According to the particle theory, all matter is composed of smaller particles which are always moving (See lesson 1 for a review of the particle theory). These particles have attractions for each other. It is the attractions between molecules that causes viscosity.

Shauna Burke © Alberta Learning
Shauna Burke © Alberta Learning
Shauna Burke © Alberta Learning
Strong attraction = high viscosity
less attraction = less viscous
low attraction = low viscosity

This force or attraction is called friction. When a fluid pours, the force of gravity pulls down but the force of friction works against gravity. The forces of friction between the particles in some fluids are stronger then in other fluids.
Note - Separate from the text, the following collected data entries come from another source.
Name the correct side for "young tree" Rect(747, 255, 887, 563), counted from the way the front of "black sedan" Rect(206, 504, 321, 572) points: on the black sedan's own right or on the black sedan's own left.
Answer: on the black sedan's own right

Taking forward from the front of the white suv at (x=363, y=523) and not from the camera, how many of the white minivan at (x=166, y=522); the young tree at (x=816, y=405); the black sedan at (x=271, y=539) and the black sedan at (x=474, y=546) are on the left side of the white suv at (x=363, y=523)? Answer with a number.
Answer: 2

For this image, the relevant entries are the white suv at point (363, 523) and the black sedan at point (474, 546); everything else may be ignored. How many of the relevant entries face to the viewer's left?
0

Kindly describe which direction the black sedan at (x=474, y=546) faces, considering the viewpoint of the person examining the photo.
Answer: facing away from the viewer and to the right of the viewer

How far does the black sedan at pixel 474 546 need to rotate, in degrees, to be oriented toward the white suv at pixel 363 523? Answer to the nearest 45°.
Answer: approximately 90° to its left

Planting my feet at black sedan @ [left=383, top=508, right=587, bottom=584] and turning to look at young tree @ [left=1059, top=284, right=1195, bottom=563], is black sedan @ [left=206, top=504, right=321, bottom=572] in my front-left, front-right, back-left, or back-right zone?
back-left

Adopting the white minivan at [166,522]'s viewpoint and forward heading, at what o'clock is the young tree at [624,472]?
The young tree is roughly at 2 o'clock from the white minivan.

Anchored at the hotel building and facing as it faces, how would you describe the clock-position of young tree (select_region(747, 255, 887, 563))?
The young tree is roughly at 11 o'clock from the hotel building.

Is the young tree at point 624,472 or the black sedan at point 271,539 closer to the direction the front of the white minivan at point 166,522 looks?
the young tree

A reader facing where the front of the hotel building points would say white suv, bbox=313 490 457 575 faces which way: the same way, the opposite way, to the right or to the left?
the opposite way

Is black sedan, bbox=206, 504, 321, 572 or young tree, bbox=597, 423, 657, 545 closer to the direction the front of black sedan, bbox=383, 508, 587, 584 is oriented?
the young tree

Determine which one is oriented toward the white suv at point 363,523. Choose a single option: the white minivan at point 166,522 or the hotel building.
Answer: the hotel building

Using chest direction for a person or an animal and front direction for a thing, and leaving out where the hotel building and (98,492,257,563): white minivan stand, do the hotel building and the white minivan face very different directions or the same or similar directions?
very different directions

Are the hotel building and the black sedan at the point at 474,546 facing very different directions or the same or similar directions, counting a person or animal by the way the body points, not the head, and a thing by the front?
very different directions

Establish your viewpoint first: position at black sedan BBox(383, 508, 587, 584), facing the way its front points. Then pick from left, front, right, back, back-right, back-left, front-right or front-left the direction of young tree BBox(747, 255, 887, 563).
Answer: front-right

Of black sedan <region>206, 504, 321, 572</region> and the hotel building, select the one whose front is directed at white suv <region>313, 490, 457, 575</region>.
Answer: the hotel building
If the force of attraction is very strong, the liquid will pour slowly compare to a liquid with weaker intermolecular attraction.

Activity

Experiment Time:

Aim: To study the viscosity of liquids

Materials:

-molasses
-water
-two clear measuring cups (or one and wash it in-between the experiments)
-two bowls
-watch or clock with a second hand

Method:

1. Measure exactly 125 ml (or 1/2 cup) of molasses into a clear measuring cup.

2. Slowly pour the molasses into the bowl. Record the time required to pour the molasses.

3. Measure exactly 125 ml (or 1/2 cup) of water into a clear measuring cup.

4. Slowly pour the molasses into the bowl. Record the time required to pour the water.

Observations:

Prepare a table to record your results.